Happy Halloween everyone! I always procrastinate on putting a costume together unless I have a definite plan in mind (last year I was Sarah Palin, in case you were curious), so now it’s the big costume day and I’m still brainstorming. This is how the conversation has gone down on Facebook thus far:
Me: Rachel: You should go as “Moral Hazard” for Halloween. Me: YES. Totally better than going as “that girl who half-assed her Halloween costume.”
Friend 1: Please link to visualization of costume concept. This I gotta see. 🙂
Me: *sigh* I’m going to have to do something funny now aren’t I…
Friend 1: I’m thinking a costume similar to a 1920s flapper, but instead of booze and cigarettes, she’s got derivatives and credit default swaps… If you have a Halloween date, he/she can be government bailouts; maybe make this person look like Uncle Moneybags from the Monopoly board game, or “Helicopter” Ben Bernanke even, decked out in a 1930s aviator outfit. Or am I making the concept too abstract?
Friend 2: I’m going as unpriced externalities this Halloween.
Me: Negative or positive? (and the conversation has reached a new low)
Friend 3: Lovely. Quite relevant, considering the times.
Friend 4: I think you could probably turn a “that girl who half-assed her Halloween costume” into a solid “marginal utility.” It is better than wearing some dead leaves and brown grass and going as “the tragedy of the commons.”
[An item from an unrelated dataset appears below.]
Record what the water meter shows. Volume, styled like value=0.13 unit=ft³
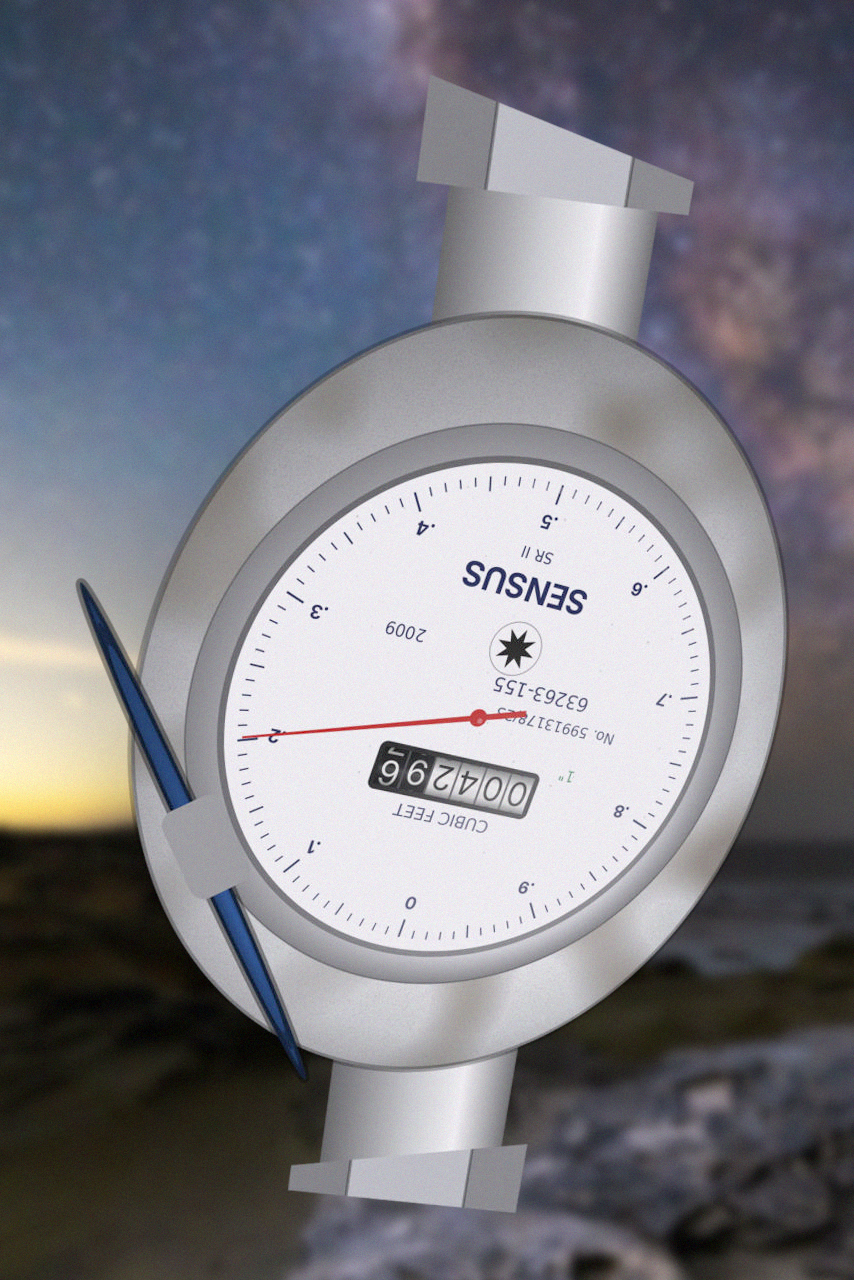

These people all made me think that perhaps I should have put more thought into an econ-related costume, for the sake of visual humor if nothing else. In my defense, my mom and I at least made sure that Gizmo was appropriately-attired for the occasion:
(“There’s no need to fear, Underdog is here!” And yes, I might have dressed up as Sweet Polly Purebred. Don’t you judge me. I would just go with this as a costume, but it doesn’t work without Underdog, and I can’t get people to let Gizmo into bars. Something about him drinking all the tequila, I’ve been told…)
In true “Economics is Everywhere” fashion, I want to share a snippet with you from Nudge: Improving Decisions About Health, Wealth, and Happiness about the biases in the thought processes surrounding crucial Halloween candy decisions:
Naive diversification apparently starts young. Conside the following clever experiment conducted by Daniel Read and George Loewenstein on Halloween night. The “subjects” were trick-or-treaters. In one condition, the children approached two adjacent houses and were offered a choice between the same two candy bars (Three Musketeers and Milky Way) at each house. In the other condition, they approached a single house, where they were asked to “choose whichever two candy bars you like.” Large piles of both candies were displayed to ensure that the children would not think it was rude to take two of the same. The two conditions produced quite different results. In the house with both kinds of candy, every child selected one of each candy. In contrast, only 48 percent of the children picked one of each candy when they were choosing in sequence in two houses.
Simply stated, we can be tricked into having a preference for variety. Similar studies show that people exhibit more of a preference for variety when asked to choose two candy bars at the same time, even though one is for future rather than present consumption, than they do when asked separately for candy bar choices for immediate consumption and consumption a week from now. (In other words, if you ask me now what candy bars I want now and a week from now, I might say one 100 Grand and one Whatchamacallit, though if you asked me separately at each point in time I would probably want the 100 Grand in both instances. It should not surprise you that I like candy bars named after money. In reality, however, I would consistently take Laffy Taffy over almost all other options.)
While, in the candy context, this may seem like a trivial bias, the desicion-making flaw extends to more important tasks such as investment decisions. Isn’t it a little spooky (pun intended) to think that your retirement savings depends on whether you were asked up front versus over time how you wanted to invest your future savings?